▸ Text block

--- --- ---

Elaeagnus, Hawaii, lovage and Robert Duvall
Abundance: Monday 22 April 2024
A garden is a place of ghosts. Not all of them people, and few of them dead. If I’m out there - for a minute or a day - faces are called to mind, places revisited, moments recalled and relived.
Pruning the neighbours’ overhanging Elaeagnus ebbingei last week, revealed a couple of dozen small oval fruit in the tangle of branches. They aren’t much to write home about, if truth be told - to call them ‘astringent’ does them a kindness - but they’re ok, and the many birds that take them are most welcome.
I love Elaeagnus for two more substantial reasons. All Elaeagnus species take nitrogen from the air and use it to feed themselves, making the excess available in the soil for neighbouring plants, while the leaves of deciduous varieties also share their nitrogen as they decompose, wherever the wind drops them. One way or another, Elaeagnus nourish the garden and some of the creatures who live and pass through it.
In the old place, I planted a few between Asian pears, in the understory of a peach, and alongside a row of pecans; great rows of Elaeagnus umbellata - autumn olive - bordered and defined orchards, and threw their life-giving nutrients to the crops either side.

--- --- ---

Recorded data:
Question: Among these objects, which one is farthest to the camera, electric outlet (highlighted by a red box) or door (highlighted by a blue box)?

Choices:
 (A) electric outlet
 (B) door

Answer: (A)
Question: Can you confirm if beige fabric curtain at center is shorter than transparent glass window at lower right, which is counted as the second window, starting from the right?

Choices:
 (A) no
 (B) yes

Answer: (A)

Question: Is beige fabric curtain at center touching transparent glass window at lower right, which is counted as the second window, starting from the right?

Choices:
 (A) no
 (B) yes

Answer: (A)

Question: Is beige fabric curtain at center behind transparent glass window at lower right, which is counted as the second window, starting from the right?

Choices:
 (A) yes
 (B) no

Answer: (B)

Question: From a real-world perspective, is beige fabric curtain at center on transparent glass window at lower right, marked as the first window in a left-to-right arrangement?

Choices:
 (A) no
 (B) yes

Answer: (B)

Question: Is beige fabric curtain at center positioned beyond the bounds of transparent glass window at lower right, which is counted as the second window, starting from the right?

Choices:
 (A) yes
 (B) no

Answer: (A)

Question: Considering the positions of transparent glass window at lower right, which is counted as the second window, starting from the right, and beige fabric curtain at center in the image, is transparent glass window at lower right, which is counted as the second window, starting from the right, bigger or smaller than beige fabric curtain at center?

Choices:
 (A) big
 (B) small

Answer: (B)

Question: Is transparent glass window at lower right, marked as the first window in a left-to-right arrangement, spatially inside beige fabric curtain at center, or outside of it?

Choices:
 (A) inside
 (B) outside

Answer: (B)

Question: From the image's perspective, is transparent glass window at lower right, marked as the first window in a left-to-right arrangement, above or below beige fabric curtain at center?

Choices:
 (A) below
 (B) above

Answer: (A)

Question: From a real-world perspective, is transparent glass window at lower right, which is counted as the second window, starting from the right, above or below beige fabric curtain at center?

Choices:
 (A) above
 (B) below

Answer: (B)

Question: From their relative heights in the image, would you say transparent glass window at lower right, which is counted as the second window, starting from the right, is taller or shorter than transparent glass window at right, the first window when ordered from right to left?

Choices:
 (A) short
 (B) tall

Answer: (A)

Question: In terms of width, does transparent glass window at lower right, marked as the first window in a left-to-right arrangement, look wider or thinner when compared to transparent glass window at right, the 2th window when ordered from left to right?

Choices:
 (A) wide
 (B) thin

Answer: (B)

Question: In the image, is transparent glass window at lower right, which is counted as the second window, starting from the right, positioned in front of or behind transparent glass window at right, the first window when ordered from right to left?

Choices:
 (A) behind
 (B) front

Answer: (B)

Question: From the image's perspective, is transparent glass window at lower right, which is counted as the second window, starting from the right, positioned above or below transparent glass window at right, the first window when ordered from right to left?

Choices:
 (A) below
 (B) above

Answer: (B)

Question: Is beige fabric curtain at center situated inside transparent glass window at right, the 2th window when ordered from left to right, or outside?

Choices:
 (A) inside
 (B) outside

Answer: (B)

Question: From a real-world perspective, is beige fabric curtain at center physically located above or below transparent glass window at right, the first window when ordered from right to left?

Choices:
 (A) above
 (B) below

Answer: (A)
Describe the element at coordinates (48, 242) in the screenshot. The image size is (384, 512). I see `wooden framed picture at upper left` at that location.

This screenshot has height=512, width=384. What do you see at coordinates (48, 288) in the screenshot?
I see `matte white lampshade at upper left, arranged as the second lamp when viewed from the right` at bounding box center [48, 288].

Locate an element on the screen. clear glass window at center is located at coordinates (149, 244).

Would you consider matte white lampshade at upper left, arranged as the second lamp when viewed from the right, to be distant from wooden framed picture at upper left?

--- --- ---

▸ Task list
A - For each statement, answer yes or no on whether it agrees with the Elaeagnus text, and quote the deciding words: (i) All Elaeagnus species take nitrogen from the air. (ii) Pruning the overhanging shrub revealed about a hundred fruit. (iii) Rows of autumn olive bordered orchards.
B - Output the passage of the Elaeagnus text between "I love Elaeagnus" and "pass through it.", inclusive.
This material is separate from the Elaeagnus text.

▸ Replies
A -
(i) Yes: "All Elaeagnus species take nitrogen from the air and use it to feed themselves"
(ii) No: "revealed a couple of dozen small oval fruit in the tangle of branches"
(iii) Yes: "great rows of Elaeagnus umbellata - autumn olive - bordered and defined orchards"

B -
I love Elaeagnus for two more substantial reasons. All Elaeagnus species take nitrogen from the air and use it to feed themselves, making the excess available in the soil for neighbouring plants, while the leaves of deciduous varieties also share their nitrogen as they decompose, wherever the wind drops them. One way or another, Elaeagnus nourish the garden and some of the creatures who live and pass through it.